I wanted to tell her that I wasn’t confident, I just worked really hard. But she had already moved on to the next booth, chatting up the guy sitting there, and I knew she didn’t really care anyway. There were worlds where all of this – grades, school, papers, class rank, early admission, weighted GPAs – mattered, and ones where they didn’t. I’d spent my entire life squarely in the former, and even at Ray’s, which was the latter, I still couldn’t shake it.
Being so driven, and attending such an unorthodox school, meant that I’d missed out on making all those senior moments that my old friends from Perkins Day had spent this whole last year talking about. The only thing I’d even considered was prom, and then only because my main competition for highest GPA, Jason Talbot, had asked me as a sort of peace offering. In the end, though, even that hadn’t happened, as he canceled last minute after getting invited to participate in some ecology conference. I told myself it didn’t matter, that it was the equivalent of those couch cushions and cul-de-sac bike rides all those years ago, frivolous and unnecessary. But I still kind of wondered, that night and so many others, what I was missing.
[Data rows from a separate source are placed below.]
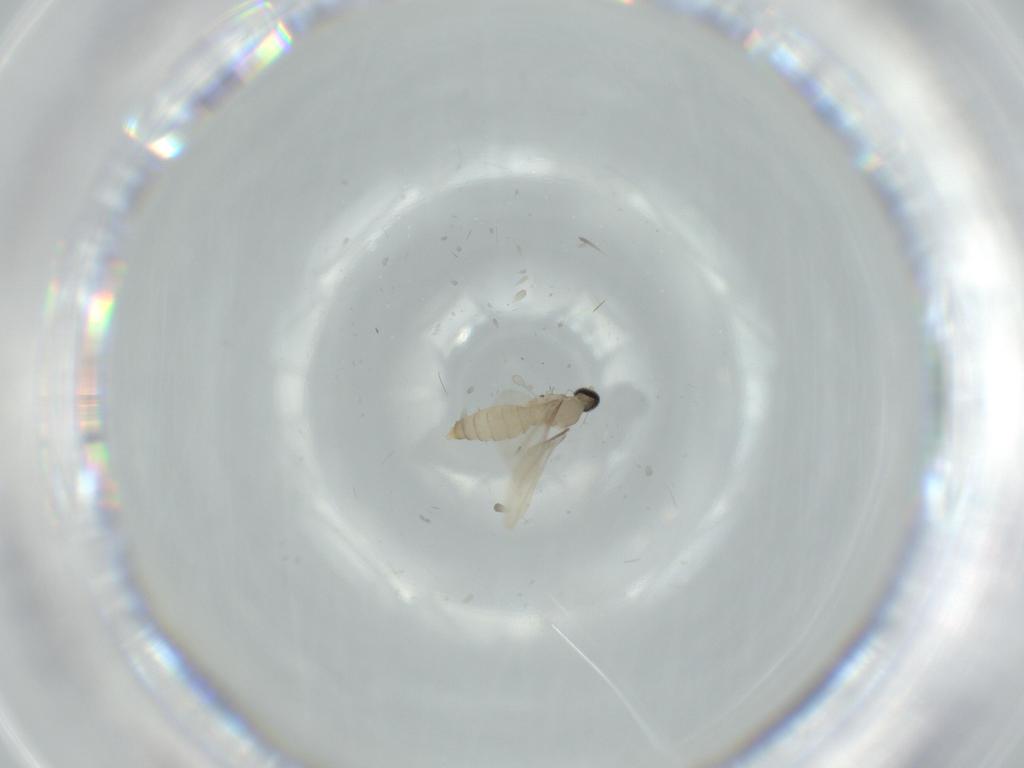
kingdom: Animalia
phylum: Arthropoda
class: Insecta
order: Diptera
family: Cecidomyiidae
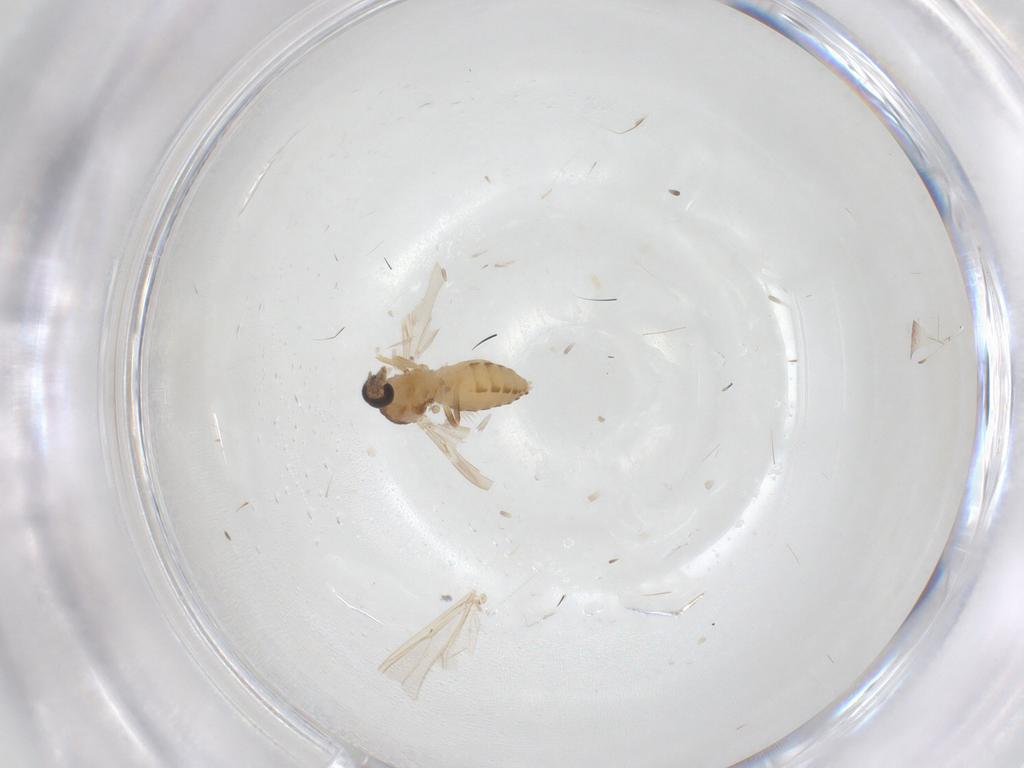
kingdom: Animalia
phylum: Arthropoda
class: Insecta
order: Diptera
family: Ceratopogonidae
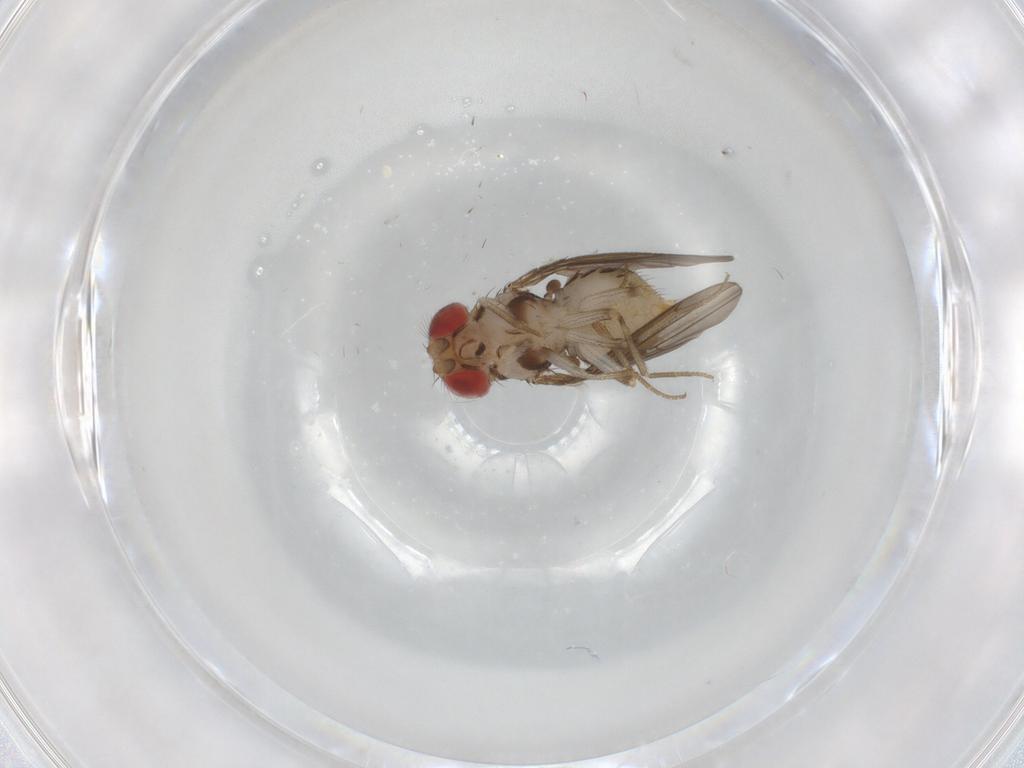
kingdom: Animalia
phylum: Arthropoda
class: Insecta
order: Diptera
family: Drosophilidae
I’d be sitting at Ray’s, at two or three or four in the morning, and feel this weird twinge. When I looked up from my books to the people around me – truckers, people who’d come off the interstate for coffee to make another mile, the occasional crazy – I’d have that same feeling that I did the day my mother announced the separation. Like I didn’t belong there, and should have been at home, asleep in my bed, like everyone else I’d see at school in a few hours. But just as quickly, it would pass, everything settling back into place around me. And when Julie came back around with her coffeepot, I’d push my cup to the edge of the table, saying without words what we both knew well – that I’d be staying for a while.
My stepsister, Thisbe Caroline West, was born the day before my graduation, weighing in at six pounds, fifteen ounces. My father called the next morning, exhausted.
‘I’m so sorry, Auden,’ he said, ‘I hate to miss your speech.’